# Summer Solstice Stonehenge



## RadishRose (Jun 20, 2020)

https://www.forbes.com/sites/valeri...e-solstice-live-from-stonehenge/#3a19e16d596d







*This year’s summer solstice is set to take place at 10:43 pm GMT on June 20 (5:43 pm EDT / 2:43 pm PDT), at the point when the earth’s northern pole is most tipped toward the sun. This marks the longest day and shortest night of the year for the northern hemisphere – an important day for prehistoric farmers and herders whose livelihood relied on an understanding of the seasons in the time before watches and calendars. *


----------



## Kaila (Jun 20, 2020)

It fascinates me that people, very long ago, figured out some of the basics about our planet,
including the poles, and the equator, and gave them names.....


----------



## Em in Ohio (Jun 20, 2020)

How often does a Summer Solstice coincide with a Solar Eclipse?  (Fascinating Article!)

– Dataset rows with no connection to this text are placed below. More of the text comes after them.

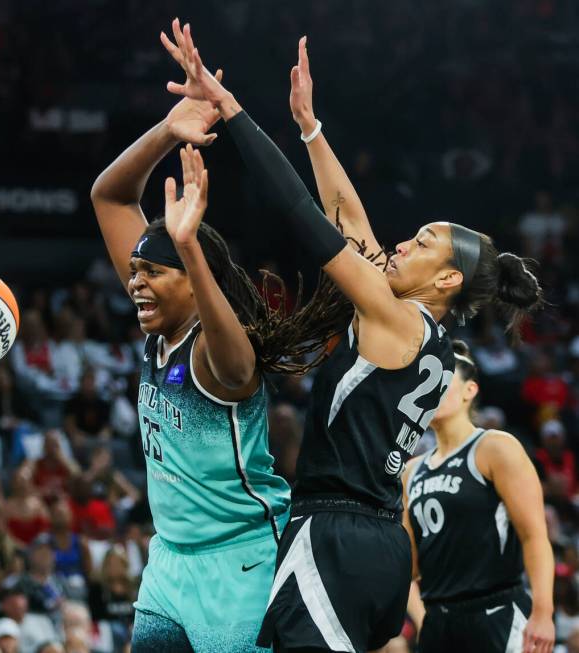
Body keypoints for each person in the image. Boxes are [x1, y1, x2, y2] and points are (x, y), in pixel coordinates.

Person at [161, 21, 543, 652]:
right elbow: (353, 218)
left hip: (334, 535)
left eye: (422, 244)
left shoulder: (396, 316)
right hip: (380, 546)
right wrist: (310, 128)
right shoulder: (424, 332)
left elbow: (309, 220)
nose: (402, 243)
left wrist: (231, 110)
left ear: (447, 277)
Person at [90, 59, 349, 651]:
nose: (135, 283)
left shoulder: (216, 354)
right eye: (134, 272)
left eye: (153, 273)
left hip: (241, 563)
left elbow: (240, 367)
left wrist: (189, 246)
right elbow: (108, 195)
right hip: (169, 562)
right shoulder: (159, 330)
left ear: (191, 281)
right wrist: (165, 130)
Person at [403, 341, 554, 652]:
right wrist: (422, 620)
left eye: (443, 383)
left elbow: (534, 535)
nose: (432, 392)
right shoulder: (411, 471)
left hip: (496, 613)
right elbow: (408, 567)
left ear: (469, 391)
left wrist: (542, 612)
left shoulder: (495, 447)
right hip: (439, 624)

https://www.forbes.com/sites/starts...t-to-happen-just-how-rare-is-it/#52ebf3102db7


----------



## Kaila (Jun 20, 2020)

Wow!!
Incredible article, Em!


----------



## Em in Ohio (Jun 20, 2020)

Enjoy your Day - The longest day and shortest night here.  Sadly (to me), it's all downhill from here  /-;    Already, days will be getting shorter and nights longer.  While lots of folks celebrate the Summer Solstice, it's not my favorite event in any given year.  Before we know it, it will again be getting dark by the late afternoon!


----------



## Meanderer (Jun 20, 2020)




----------



## Ruthanne (Jun 20, 2020)

RadishRose said:


> https://www.forbes.com/sites/valeri...e-solstice-live-from-stonehenge/#3a19e16d596d
> 
> 
> 
> ...


That is just gorgeous RR!


----------



## Em in Ohio (Jun 20, 2020)

Repost:  
I hope to be awake to see it live around 1 AM on 6.21.20, if my math is right for Ohio!
If I manage it, I'm going to watch on:

https://www.timeanddate.com/eclipse/solar/2020-june-21 (click 'Watch it live.')


----------



## Meanderer (Jun 21, 2020)

31 Facts You Never Knew About the Summer Solstice





*The summer solstice isn't exclusive to Earth*
All the planets in our solar system have summer solstices. Mars's solstice occurs a few days after Earth's in June. On Uranus, the summer solstice happens once every 84 years. The next one will occur on October 9, 2069. Each season lasts for 21 years. Talk about a never-ending winter!


----------



## Em in Ohio (Jun 21, 2020)

Meanderer said:


> 31 Facts You Never Knew About the Summer Solstice
> 
> 
> 
> ...


Thanks for the links!  I'll look forward to viewing them later today!  Update - Well, actually it wasn't that much later!  Way too hot and humid by the time I did just a bit of yard work!  The link is great and has so many other links, I can read all day!  Much appreciated! ~ Em


----------